Thursday, December 04, 2008

Sun Salutations

Towards the end of the 3-hour mark of the Solar Industry 101 Tutorial at TiE Silicon Valley offices last night, the moderator Murali Rangarajan asked in a very innocent way to the six distinguished panelists:

"How many of you actually have a solar panel on your roof?"

Here they were up on the stage - all six of them - a very promising Solar Industry entrepreneur, two successful solar energy company executives, a VC and an angel investor who specialize in clean tech, and a prominent consultant and industry journalist. You'd expect almost all of them to raise their hand, right?

Only one hand went up out of the six, rest murmuring some embarrassment-laden excuses.

It's really not their fault. It just shows the state of the overall clean-tech or green-tech industry. A typical consumer in the US today does not have a lot of economic motivation to switch to Solar or any other clean energy source. The ones who do it, they are doing so more out of the goodness of their heart, or a feeling of social and moral responsibility to take care of their planet. And I salute their effort. But the rest of us, let's admit it -- this is one of those things we label as "a great noble idea, should do it when we can get around it", very much like the panelists in yesterday's seminar. Because there is not a compelling need to do so (our electricity and utilities seem to be working fine), there is no market force (it's not cheaper, and actually more expensive in the short term), and it sounds like a complex, time-consuming project (it's feels more like a full-fledged home improvement project as opposed to how we typically get electricity installed when we move into a new place, which is basically a phone call to the local utility company)

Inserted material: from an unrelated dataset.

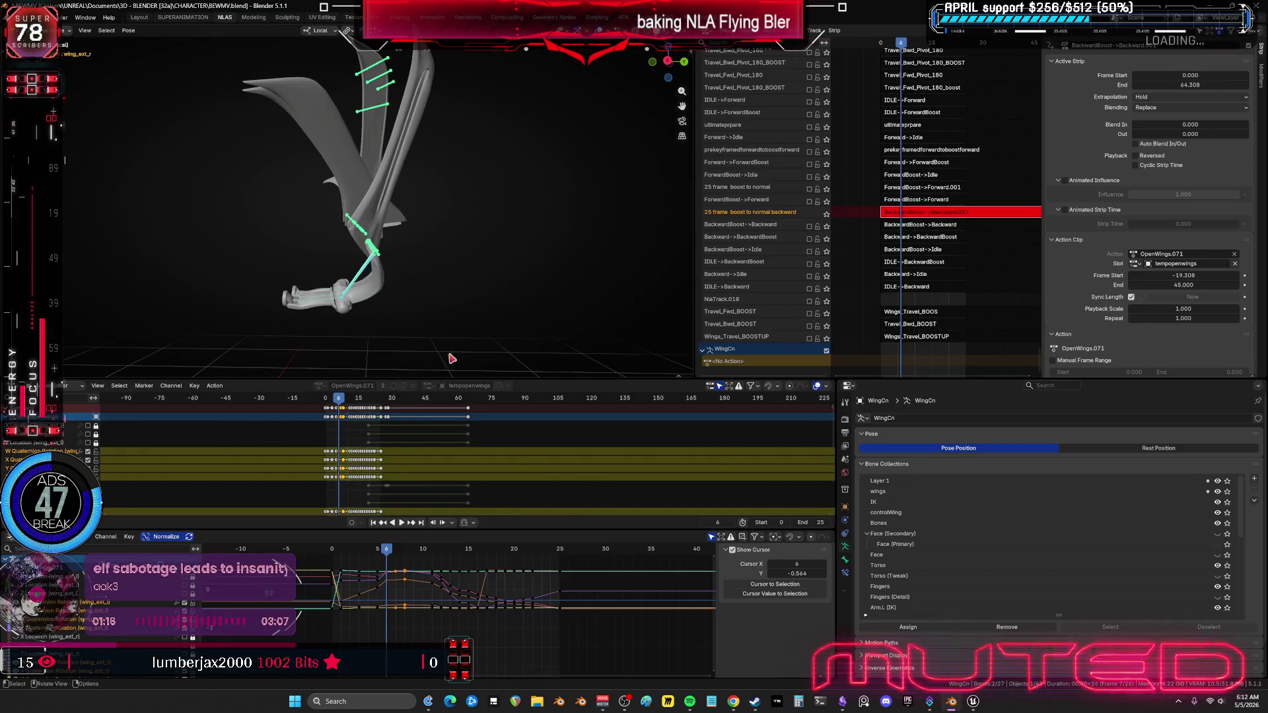
Step: Scrub and play the wing-opening animation several times from low front views of the wings
{"action": "left_click_drag", "start_coordinate": [428, 277], "coordinate": [535, 302]}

This is not to justify our current behavior of consuming unclean energy and further endangering the planet, but more an observation of the long, long way we still have to go in terms of making clean energy a viable alternative.

During yesterday's session, Eric Wesoff from GreenTech Media jokingly mentioned his sidegig as a Yoga instructor and that if the talk got boring, he offered to lead the audience through some sun salutation asanas. Not sure if the reference was intentional, but the pioneers and the entrepreneurs in the solar industry are definitely worth of our salutations.

I personally think that currently solar has a better market fit for developing nations, specially at the so-called bottom of the pyramid (BoP), where there is extreme energy poverty. These folks don't have energy resources like electricity and natural gas and coal-fired plants, etc. -- but the sun shines equally upon them as it does in any other nation, so solar to them is a very accessible resource. Can there be micro-sized solar installations for these BoP communities that will at least light a few light bulbs, help with basic cooking and food preservation, and water purification? For a solar solution combines all these, I'm sure the market there will raise their hands a lot faster than our panelists last night.

Now that would really be worth some heartfelt sun salutations.